Execution Instructions:

  • Inform user that video generation takes some time
  • Report progress status periodically during polling

Timeout Guidance

  • This workflow typically takes 3-10 minutes, but can take up to ~30 minutes in the worst case. Set the

task/command timeout to >= 30 minutes (Windows defaults are often ~10 minutes and need to be increased). If you
cannot change the timeout, warn the user up front and, on timeout, ask whether to continue or switch to a step-by-step
run.

  • If timeout occurs, the CLI returns project_uuid in the output.

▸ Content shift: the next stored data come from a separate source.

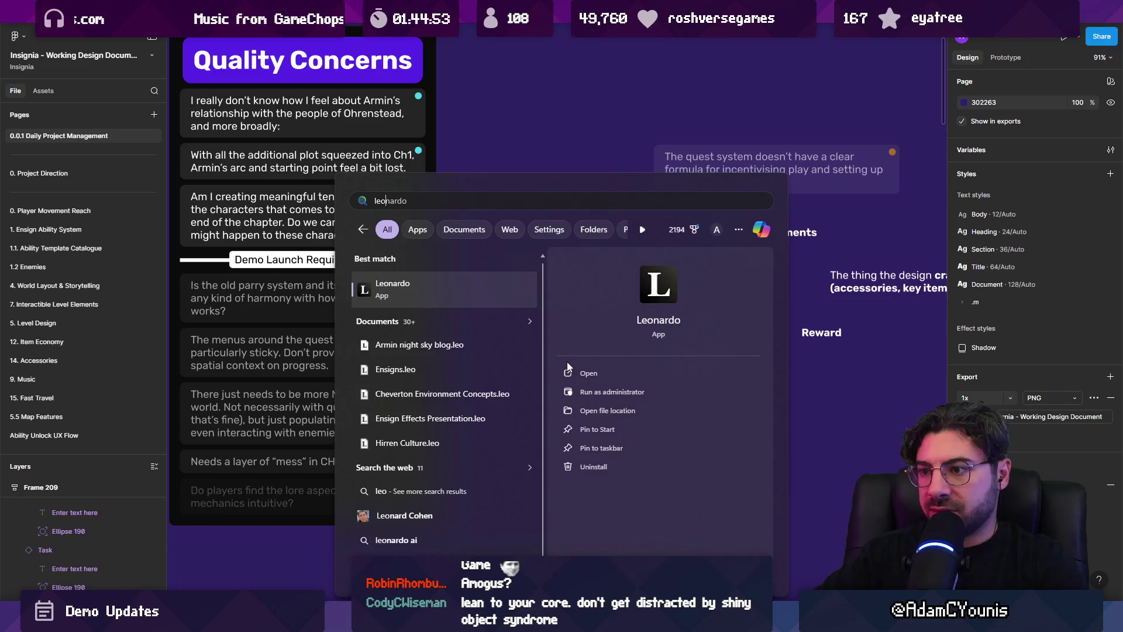
pyautogui.click(568, 368)
pyautogui.scroll(-5, 680, 410)
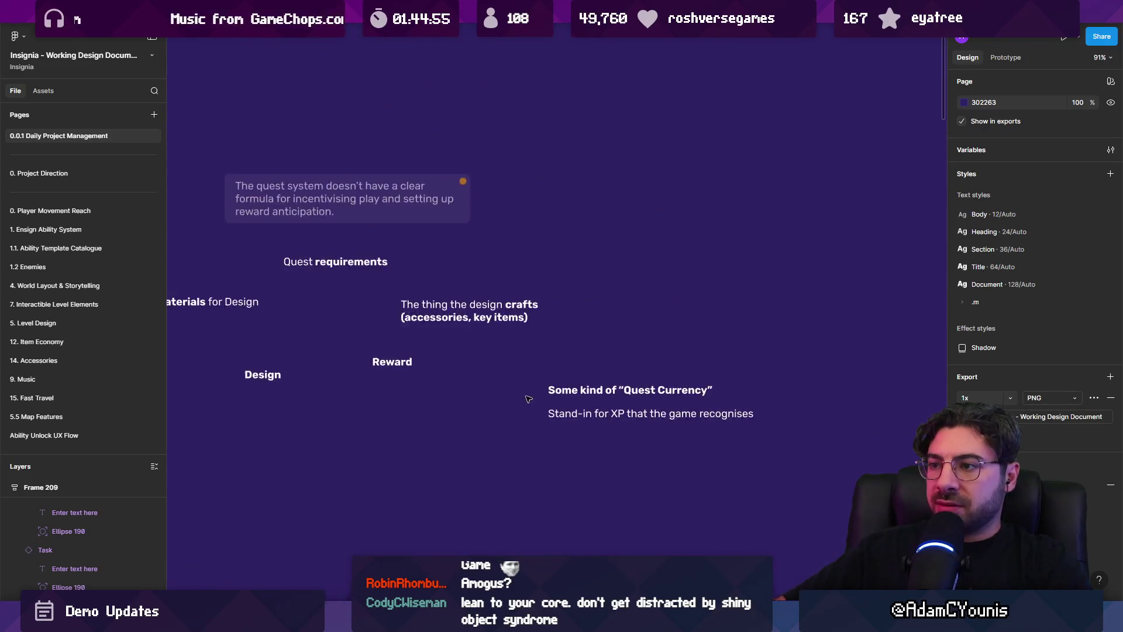
pyautogui.scroll(-5, 516, 420)
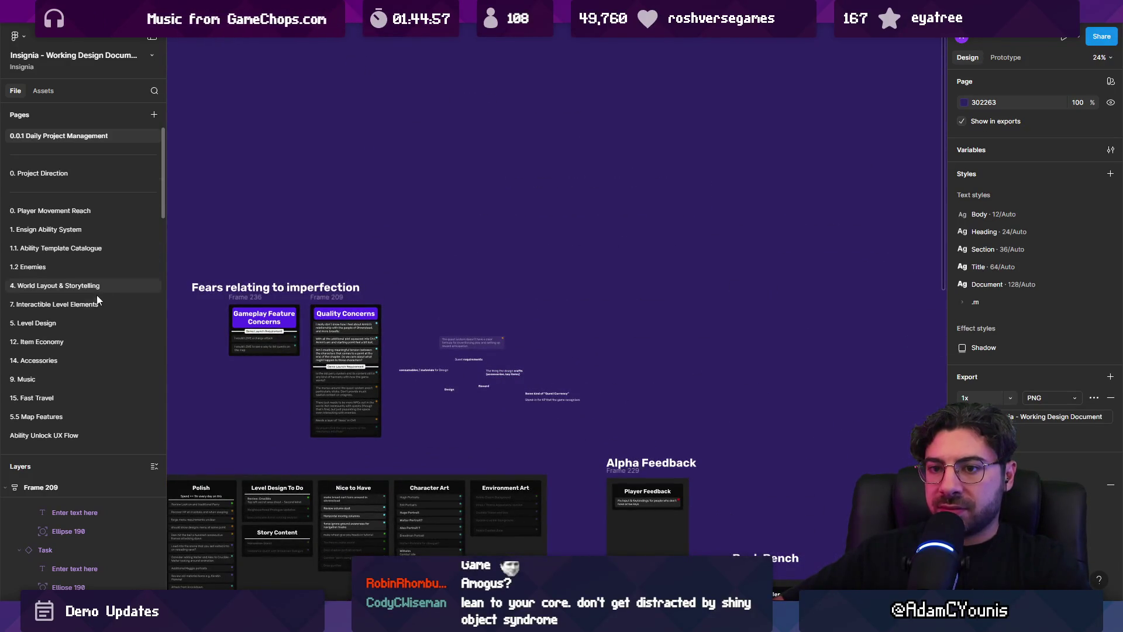
pyautogui.scroll(-5, 89, 254)
pyautogui.scroll(3, 89, 255)
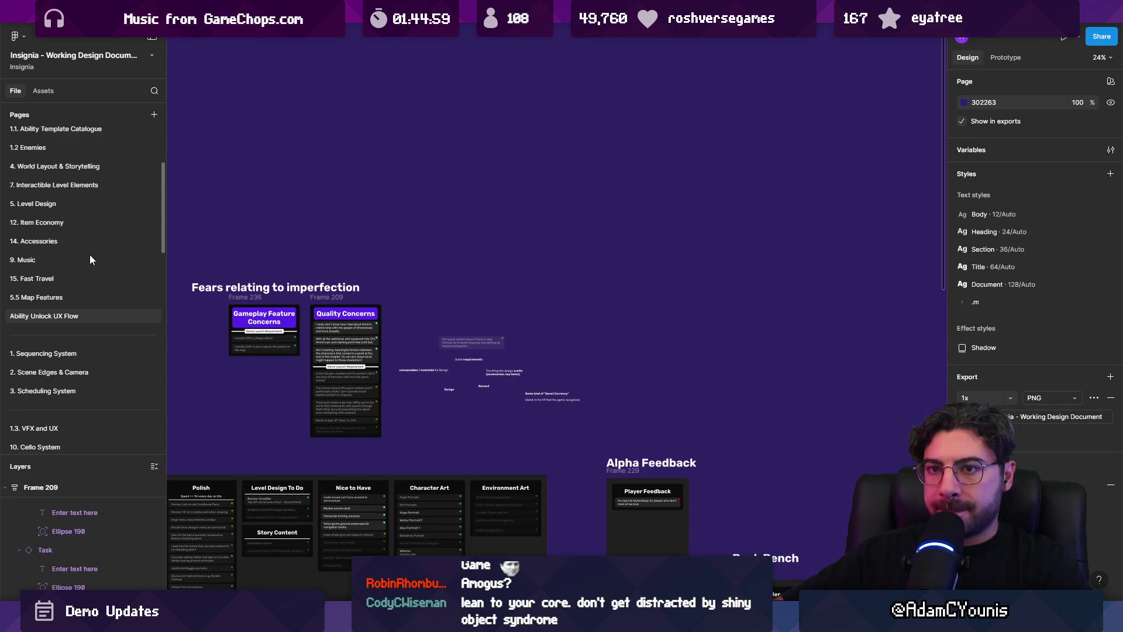
pyautogui.scroll(4, 90, 259)
pyautogui.scroll(-4, 89, 259)
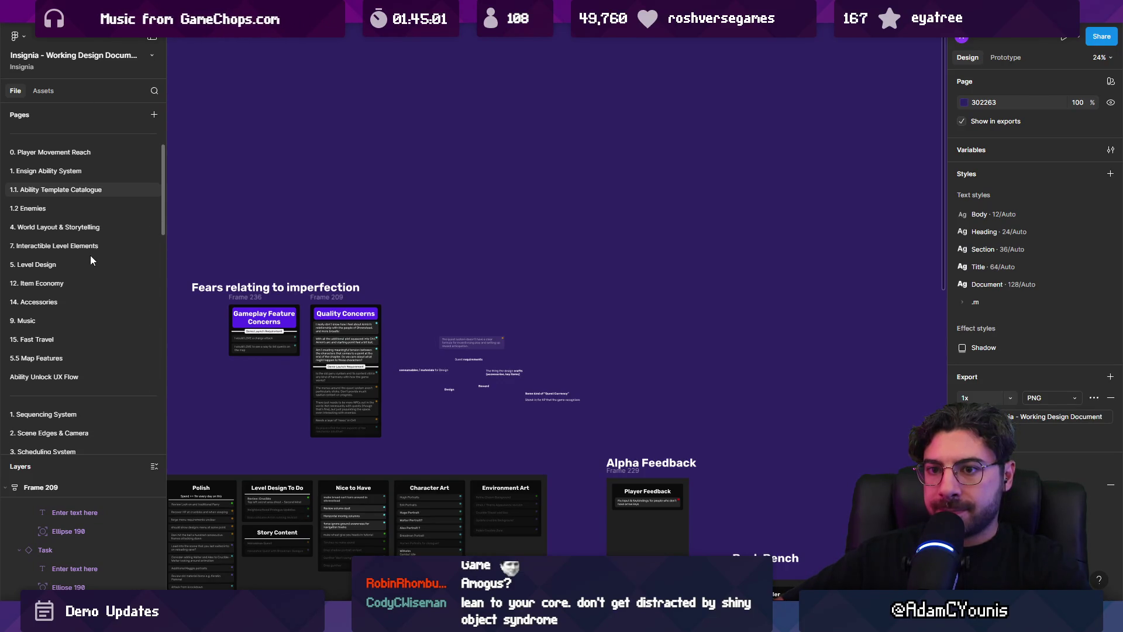
pyautogui.scroll(-5, 93, 325)
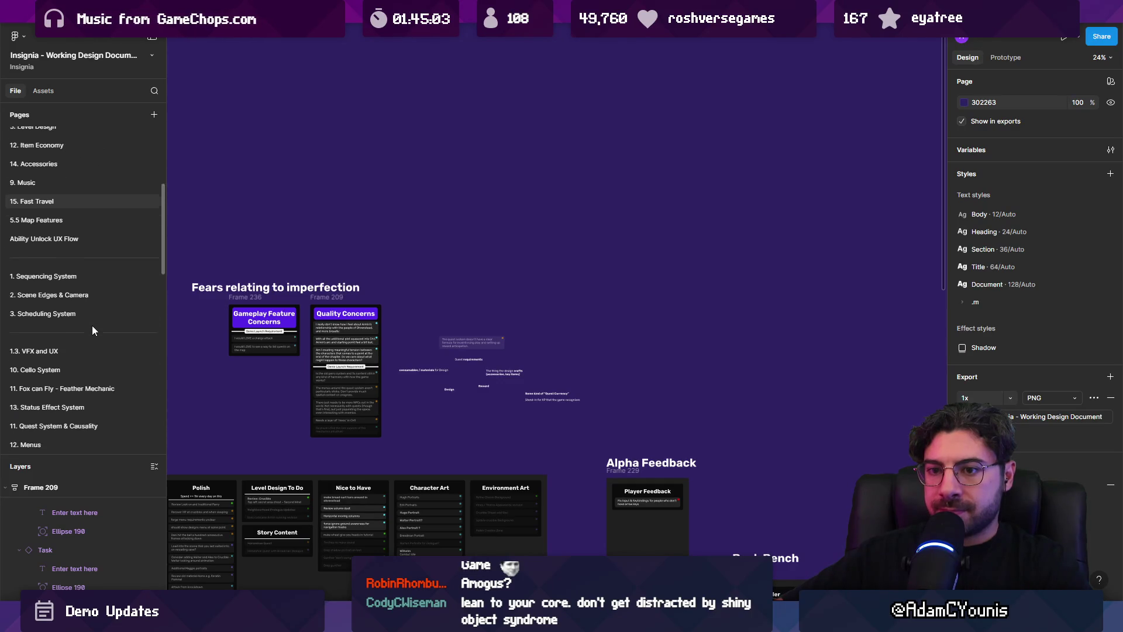
pyautogui.scroll(-3, 94, 325)
# On the 11. Quest System & Causality page, duplicate the Quests wireframe frame below the original
pyautogui.click(100, 275)
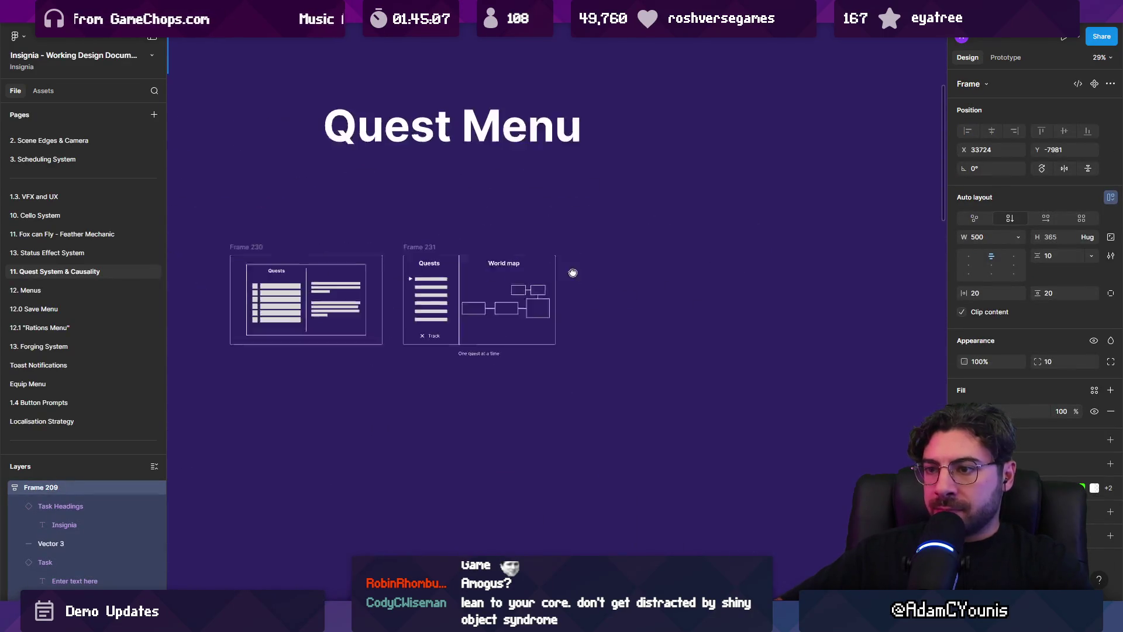
pyautogui.hscroll(-3, 499, 246)
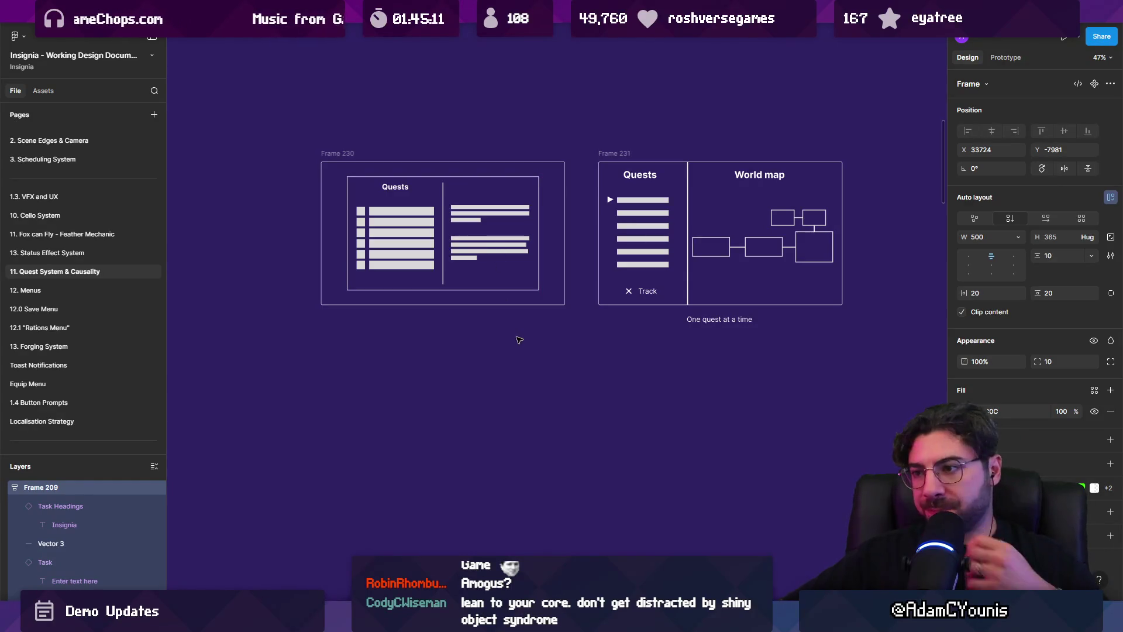
pyautogui.moveTo(265, 122)
pyautogui.mouseDown()
pyautogui.moveTo(330, 153)
pyautogui.moveTo(583, 364)
pyautogui.mouseUp()
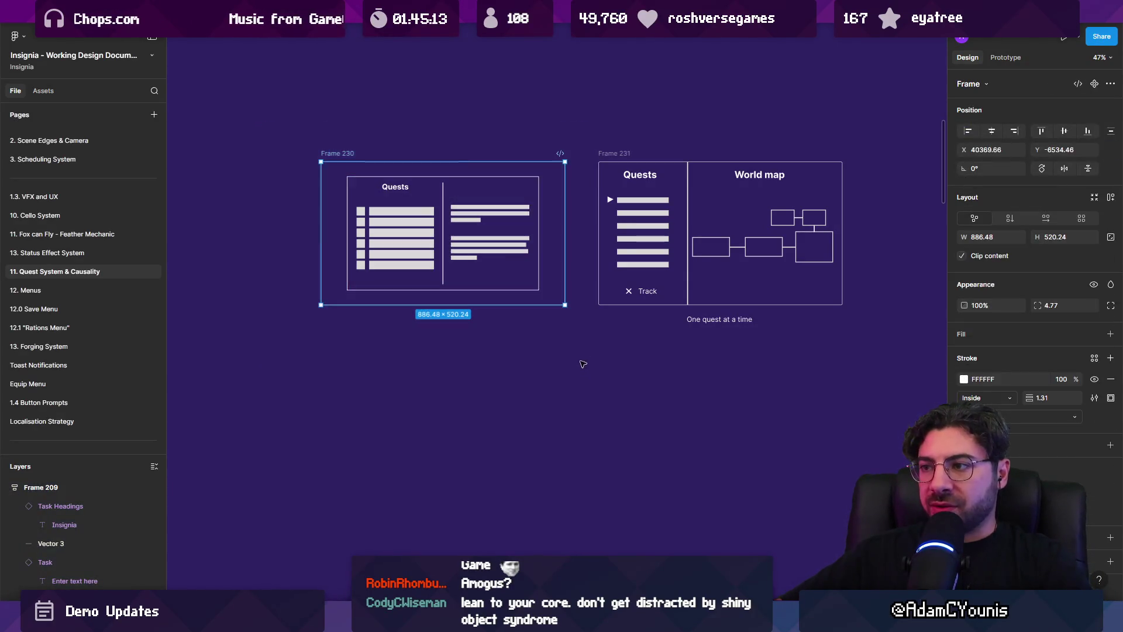
pyautogui.keyDown('alt'); pyautogui.moveTo(344, 156); pyautogui.dragTo(344, 349); pyautogui.keyUp('alt')
pyautogui.press('shift+2')
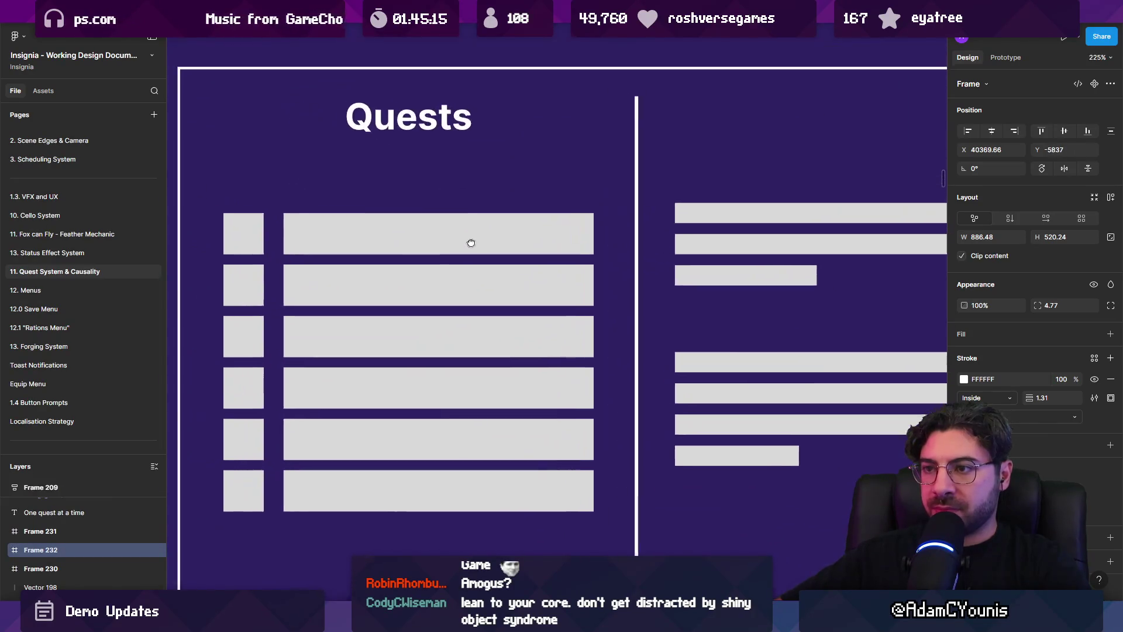
# Delete the copy's list of grey bars and place a new text layer in the emptied list area
pyautogui.click(364, 259)
pyautogui.scroll(-3, 364, 260)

Inform the user they can manually check project

status and continue later using the Visla web interface or API.

Examples

/visla script @myscript.txt
/visla script "Scene 1: ..."
/visla url https://blog.example.com/article
/visla doc presentation.pptx
/visla idea "Create a video about machine learning"
/visla idea @my_idea.txt
/visla visual image.jpg
/visla visual photo1.jpg photo2.jpg photo3.jpg
/visla visual image.jpg --script "Description of the images..."
/visla visual image.jpg --style montage
/visla speech interview.m4a
/visla speech podcast.mp3 audio1.mp3 audio2.mp3
/visla speech podcast.mp3 --function SPEECH_TO_VIDEO_SUMMARY
/visla account
/visla avatar
/visla voice

# With config file
/visla script "Scene 1: Hello" -c config.json

# With avatar/voice (CLI overrides config)
/visla script "Scene 1: Hello" --avatar avatar_123 --voice voice_456

Supported Document Formats

  • PowerPoint: .pptx, .ppt
  • PDF: .pdf

Supported Media Formats

Visual Resources (visual command)

  • Images: .jpg, .jpeg, .png, .gif, .webp
  • Videos: .mp4, .mov, .avi, .mkv

Audio/Speech (speech command)

  • Audio: .mp3, .wav, .m4a, .aac, .flac
  • Videos: .mp4, .mov, .avi, .mkv

Output Format

  • Start: Display "Visla Skill v260501-1423" when skill begins
  • End: Display "Visla Skill v260501-1423 completed" when skill finishes

Security

The CLI scripts enforce the following safety measures to prevent unauthorized file access:

  • Path traversal: Paths containing .. are rejected.
  • System directories: Access to /etc/, /proc/, /sys/, /dev/, /run/, /var/log/ (and Windows equivalents) is denied.
  • Text file extension restriction: The @file syntax in script, idea, and visual --script commands only accepts .txt, .md, .srt, .vtt, .csv files.
  • Document/media file validation: The doc, visual, and speech commands validate file extensions against supported formats before upload.
  • Credentials: The Python CLI auto-detects ~/.config/visla/.credentials only. No arbitrary credential file paths are accepted.
  • User consent: The agent must ask for user consent before accessing local files, as specified in the "Before You Start" section.